_What is expected_
Leave out the pictures and give back all the entries exactly as written.

(Records contained in a dataset)
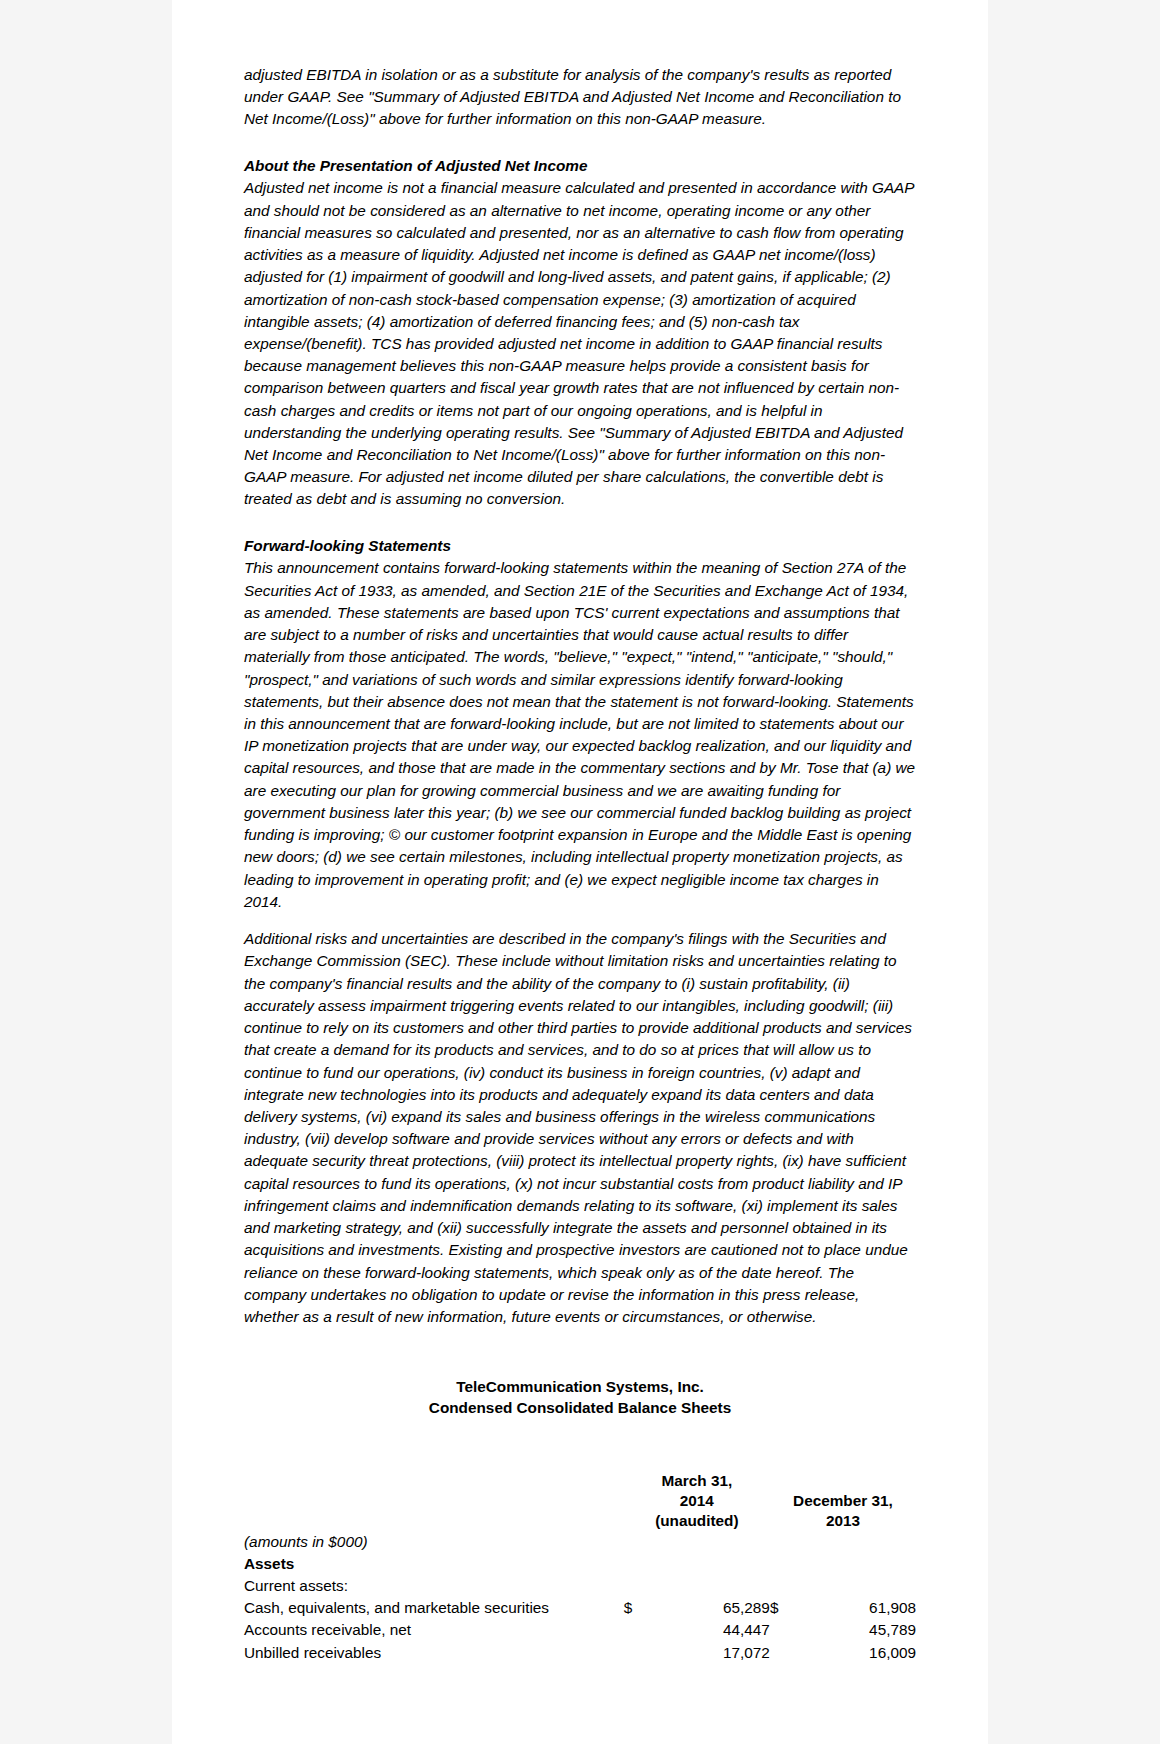adjusted EBITDA in isolation or as a substitute for analysis of the company's results as reported under GAAP. See "Summary of Adjusted EBITDA and Adjusted Net Income and Reconciliation to Net Income/(Loss)" above for further information on this non-GAAP measure.
About the Presentation of Adjusted Net Income
Adjusted net income is not a financial measure calculated and presented in accordance with GAAP and should not be considered as an alternative to net income, operating income or any other financial measures so calculated and presented, nor as an alternative to cash flow from operating activities as a measure of liquidity. Adjusted net income is defined as GAAP net income/(loss) adjusted for (1) impairment of goodwill and long-lived assets, and patent gains, if applicable; (2) amortization of non-cash stock-based compensation expense; (3) amortization of acquired intangible assets; (4) amortization of deferred financing fees; and (5) non-cash tax expense/(benefit). TCS has provided adjusted net income in addition to GAAP financial results because management believes this non-GAAP measure helps provide a consistent basis for comparison between quarters and fiscal year growth rates that are not influenced by certain non-cash charges and credits or items not part of our ongoing operations, and is helpful in understanding the underlying operating results. See "Summary of Adjusted EBITDA and Adjusted Net Income and Reconciliation to Net Income/(Loss)" above for further information on this non-GAAP measure. For adjusted net income diluted per share calculations, the convertible debt is treated as debt and is assuming no conversion.
Forward-looking Statements
This announcement contains forward-looking statements within the meaning of Section 27A of the Securities Act of 1933, as amended, and Section 21E of the Securities and Exchange Act of 1934, as amended. These statements are based upon TCS' current expectations and assumptions that are subject to a number of risks and uncertainties that would cause actual results to differ materially from those anticipated. The words, "believe," "expect," "intend," "anticipate," "should," "prospect," and variations of such words and similar expressions identify forward-looking statements, but their absence does not mean that the statement is not forward-looking. Statements in this announcement that are forward-looking include, but are not limited to statements about our IP monetization projects that are under way, our expected backlog realization, and our liquidity and capital resources, and those that are made in the commentary sections and by Mr. Tose that (a) we are executing our plan for growing commercial business and we are awaiting funding for government business later this year; (b) we see our commercial funded backlog building as project funding is improving; © our customer footprint expansion in Europe and the Middle East is opening new doors; (d) we see certain milestones, including intellectual property monetization projects, as leading to improvement in operating profit; and (e) we expect negligible income tax charges in 2014.
Additional risks and uncertainties are described in the company's filings with the Securities and Exchange Commission (SEC). These include without limitation risks and uncertainties relating to the company's financial results and the ability of the company to (i) sustain profitability, (ii) accurately assess impairment triggering events related to our intangibles, including goodwill; (iii) continue to rely on its customers and other third parties to provide additional products and services that create a demand for its products and services, and to do so at prices that will allow us to continue to fund our operations, (iv) conduct its business in foreign countries, (v) adapt and integrate new technologies into its products and adequately expand its data centers and data delivery systems, (vi) expand its sales and business offerings in the wireless communications industry, (vii) develop software and provide services without any errors or defects and with adequate security threat protections, (viii) protect its intellectual property rights, (ix) have sufficient capital resources to fund its operations, (x) not incur substantial costs from product liability and IP infringement claims and indemnification demands relating to its software, (xi) implement its sales and marketing strategy, and (xii) successfully integrate the assets and personnel obtained in its acquisitions and investments. Existing and prospective investors are cautioned not to place undue reliance on these forward-looking statements, which speak only as of the date hereof. The company undertakes no obligation to update or revise the information in this press release, whether as a result of new information, future events or circumstances, or otherwise.
TeleCommunication Systems, Inc.
Condensed Consolidated Balance Sheets
| | March 31, 2014 (unaudited) | December 31, 2013 |
| (amounts in $000) | | |
| Assets | | | | |
| Current assets: | | | | |
| Cash, equivalents, and marketable securities | $ | 65,289 | $ | 61,908 |
| Accounts receivable, net | | 44,447 | | 45,789 |
| Unbilled receivables | | 17,072 | | 16,009 |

_Result_
adjusted EBITDA in isolation or as a substitute for analysis of the company's results as reported under GAAP. See "Summary of Adjusted EBITDA and Adjusted Net Income and Reconciliation to Net Income/(Loss)" above for further information on this non-GAAP measure.
About the Presentation of Adjusted Net Income
Adjusted net income is not a financial measure calculated and presented in accordance with GAAP and should not be considered as an alternative to net income, operating income or any other financial measures so calculated and presented, nor as an alternative to cash flow from operating activities as a measure of liquidity. Adjusted net income is defined as GAAP net income/(loss) adjusted for (1) impairment of goodwill and long-lived assets, and patent gains, if applicable; (2) amortization of non-cash stock-based compensation expense; (3) amortization of acquired intangible assets; (4) amortization of deferred financing fees; and (5) non-cash tax expense/(benefit). TCS has provided adjusted net income in addition to GAAP financial results because management believes this non-GAAP measure helps provide a consistent basis for comparison between quarters and fiscal year growth rates that are not influenced by certain non-cash charges and credits or items not part of our ongoing operations, and is helpful in understanding the underlying operating results. See "Summary of Adjusted EBITDA and Adjusted Net Income and Reconciliation to Net Income/(Loss)" above for further information on this non-GAAP measure. For adjusted net income diluted per share calculations, the convertible debt is treated as debt and is assuming no conversion.
Forward-looking Statements
This announcement contains forward-looking statements within the meaning of Section 27A of the Securities Act of 1933, as amended, and Section 21E of the Securities and Exchange Act of 1934, as amended. These statements are based upon TCS' current expectations and assumptions that are subject to a number of risks and uncertainties that would cause actual results to differ materially from those anticipated. The words, "believe," "expect," "intend," "anticipate," "should," "prospect," and variations of such words and similar expressions identify forward-looking statements, but their absence does not mean that the statement is not forward-looking. Statements in this announcement that are forward-looking include, but are not limited to statements about our IP monetization projects that are under way, our expected backlog realization, and our liquidity and capital resources, and those that are made in the commentary sections and by Mr. Tose that (a) we are executing our plan for growing commercial business and we are awaiting funding for government business later this year; (b) we see our commercial funded backlog building as project funding is improving; © our customer footprint expansion in Europe and the Middle East is opening new doors; (d) we see certain milestones, including intellectual property monetization projects, as leading to improvement in operating profit; and (e) we expect negligible income tax charges in 2014.
Additional risks and uncertainties are described in the company's filings with the Securities and Exchange Commission (SEC). These include without limitation risks and uncertainties relating to the company's financial results and the ability of the company to (i) sustain profitability, (ii) accurately assess impairment triggering events related to our intangibles, including goodwill; (iii) continue to rely on its customers and other third parties to provide additional products and services that create a demand for its products and services, and to do so at prices that will allow us to continue to fund our operations, (iv) conduct its business in foreign countries, (v) adapt and integrate new technologies into its products and adequately expand its data centers and data delivery systems, (vi) expand its sales and business offerings in the wireless communications industry, (vii) develop software and provide services without any errors or defects and with adequate security threat protections, (viii) protect its intellectual property rights, (ix) have sufficient capital resources to fund its operations, (x) not incur substantial costs from product liability and IP infringement claims and indemnification demands relating to its software, (xi) implement its sales and marketing strategy, and (xii) successfully integrate the assets and personnel obtained in its acquisitions and investments. Existing and prospective investors are cautioned not to place undue reliance on these forward-looking statements, which speak only as of the date hereof. The company undertakes no obligation to update or revise the information in this press release, whether as a result of new information, future events or circumstances, or otherwise.
TeleCommunication Systems, Inc.
Condensed Consolidated Balance Sheets
| | March 31, 2014 (unaudited) | December 31, 2013 |
| (amounts in $000) | | |
| Assets | | | | |
| Current assets: | | | | |
| Cash, equivalents, and marketable securities | $ | 65,289 | $ | 61,908 |
| Accounts receivable, net | | 44,447 | | 45,789 |
| Unbilled receivables | | 17,072 | | 16,009 |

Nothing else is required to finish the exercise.